**ACTIVITY:** Give every entry below again, exactly as written, and skip the images.

*** DATA FOR THE TASK Section Begins ***

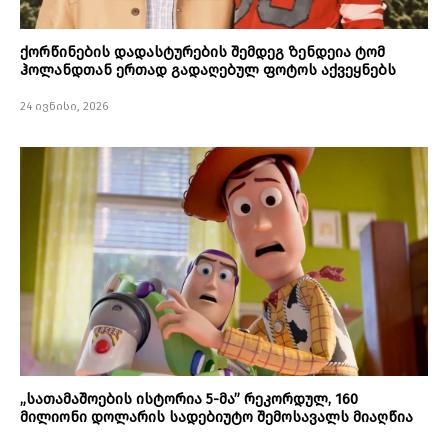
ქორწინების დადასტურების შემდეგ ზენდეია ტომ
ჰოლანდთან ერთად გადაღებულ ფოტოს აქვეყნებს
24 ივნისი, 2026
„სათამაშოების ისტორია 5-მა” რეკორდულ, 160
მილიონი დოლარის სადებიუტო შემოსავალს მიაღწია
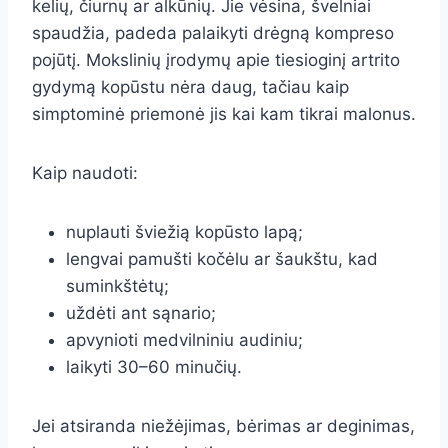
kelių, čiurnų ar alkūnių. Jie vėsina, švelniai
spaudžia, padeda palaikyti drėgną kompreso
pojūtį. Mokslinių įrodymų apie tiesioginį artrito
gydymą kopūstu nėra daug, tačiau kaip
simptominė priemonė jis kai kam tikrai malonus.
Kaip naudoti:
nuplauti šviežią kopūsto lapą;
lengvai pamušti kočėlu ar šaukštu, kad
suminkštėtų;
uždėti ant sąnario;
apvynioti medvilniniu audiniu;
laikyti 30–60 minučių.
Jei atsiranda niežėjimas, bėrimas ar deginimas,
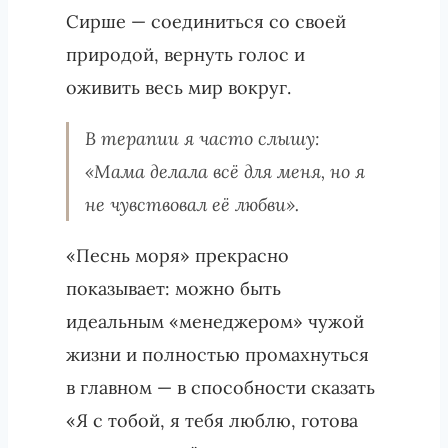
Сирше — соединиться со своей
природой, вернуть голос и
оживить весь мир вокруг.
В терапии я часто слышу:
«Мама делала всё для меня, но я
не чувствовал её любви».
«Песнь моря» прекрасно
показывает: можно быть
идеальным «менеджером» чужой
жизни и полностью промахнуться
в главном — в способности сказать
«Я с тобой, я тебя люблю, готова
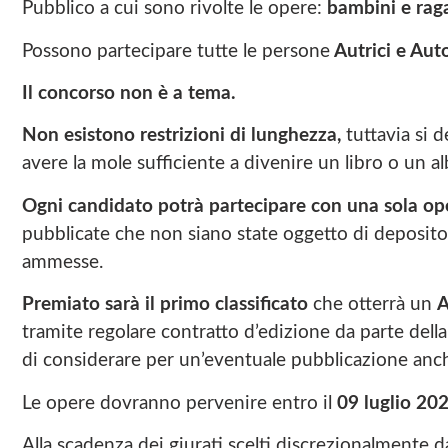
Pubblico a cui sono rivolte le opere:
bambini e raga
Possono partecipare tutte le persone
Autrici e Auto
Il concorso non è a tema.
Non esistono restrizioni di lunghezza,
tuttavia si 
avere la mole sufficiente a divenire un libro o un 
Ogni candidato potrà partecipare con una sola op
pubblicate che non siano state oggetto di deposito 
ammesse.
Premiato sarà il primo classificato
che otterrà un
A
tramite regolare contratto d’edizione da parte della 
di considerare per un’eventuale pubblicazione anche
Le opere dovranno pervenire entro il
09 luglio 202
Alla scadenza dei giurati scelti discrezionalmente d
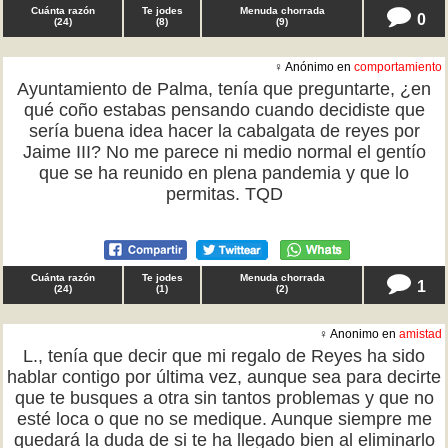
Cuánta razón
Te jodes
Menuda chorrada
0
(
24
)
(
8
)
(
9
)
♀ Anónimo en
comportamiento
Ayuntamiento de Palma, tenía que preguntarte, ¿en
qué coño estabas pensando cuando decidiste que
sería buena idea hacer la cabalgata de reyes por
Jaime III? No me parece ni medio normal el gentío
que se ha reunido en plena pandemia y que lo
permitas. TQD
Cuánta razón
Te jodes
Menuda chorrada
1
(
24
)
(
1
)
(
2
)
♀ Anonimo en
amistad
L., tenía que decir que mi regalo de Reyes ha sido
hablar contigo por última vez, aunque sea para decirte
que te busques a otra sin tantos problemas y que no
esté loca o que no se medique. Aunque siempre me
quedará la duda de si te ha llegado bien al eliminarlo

*** DATA FOR THE TASK Section Ends ***

**RESPONSE:**
ქორწინების დადასტურების შემდეგ ზენდეია ტომ
ჰოლანდთან ერთად გადაღებულ ფოტოს აქვეყნებს
24 ივნისი, 2026
„სათამაშოების ისტორია 5-მა” რეკორდულ, 160
მილიონი დოლარის სადებიუტო შემოსავალს მიაღწია
kelių, čiurnų ar alkūnių. Jie vėsina, švelniai
spaudžia, padeda palaikyti drėgną kompreso
pojūtį. Mokslinių įrodymų apie tiesioginį artrito
gydymą kopūstu nėra daug, tačiau kaip
simptominė priemonė jis kai kam tikrai malonus.
Kaip naudoti:
nuplauti šviežią kopūsto lapą;
lengvai pamušti kočėlu ar šaukštu, kad
suminkštėtų;
uždėti ant sąnario;
apvynioti medvilniniu audiniu;
laikyti 30–60 minučių.
Jei atsiranda niežėjimas, bėrimas ar deginimas,
Сирше — соединиться со своей
природой, вернуть голос и
оживить весь мир вокруг.
В терапии я часто слышу:
«Мама делала всё для меня, но я
не чувствовал её любви».
«Песнь моря» прекрасно
показывает: можно быть
идеальным «менеджером» чужой
жизни и полностью промахнуться
в главном — в способности сказать
«Я с тобой, я тебя люблю, готова
Pubblico a cui sono rivolte le opere:
bambini e raga
Possono partecipare tutte le persone
Autrici e Auto
Il concorso non è a tema.
Non esistono restrizioni di lunghezza,
tuttavia si 
avere la mole sufficiente a divenire un libro o un 
Ogni candidato potrà partecipare con una sola op
pubblicate che non siano state oggetto di deposito 
ammesse.
Premiato sarà il primo classificato
che otterrà un
A
tramite regolare contratto d’edizione da parte della 
di considerare per un’eventuale pubblicazione anche
Le opere dovranno pervenire entro il
09 luglio 202
Alla scadenza dei giurati scelti discrezionalmente d
Cuánta razón
Te jodes
Menuda chorrada
0
(
24
)
(
8
)
(
9
)
♀ Anónimo en
comportamiento
Ayuntamiento de Palma, tenía que preguntarte, ¿en
qué coño estabas pensando cuando decidiste que
sería buena idea hacer la cabalgata de reyes por
Jaime III? No me parece ni medio normal el gentío
que se ha reunido en plena pandemia y que lo
permitas. TQD
Cuánta razón
Te jodes
Menuda chorrada
1
(
24
)
(
1
)
(
2
)
♀ Anonimo en
amistad
L., tenía que decir que mi regalo de Reyes ha sido
hablar contigo por última vez, aunque sea para decirte
que te busques a otra sin tantos problemas y que no
esté loca o que no se medique. Aunque siempre me
quedará la duda de si te ha llegado bien al eliminarlo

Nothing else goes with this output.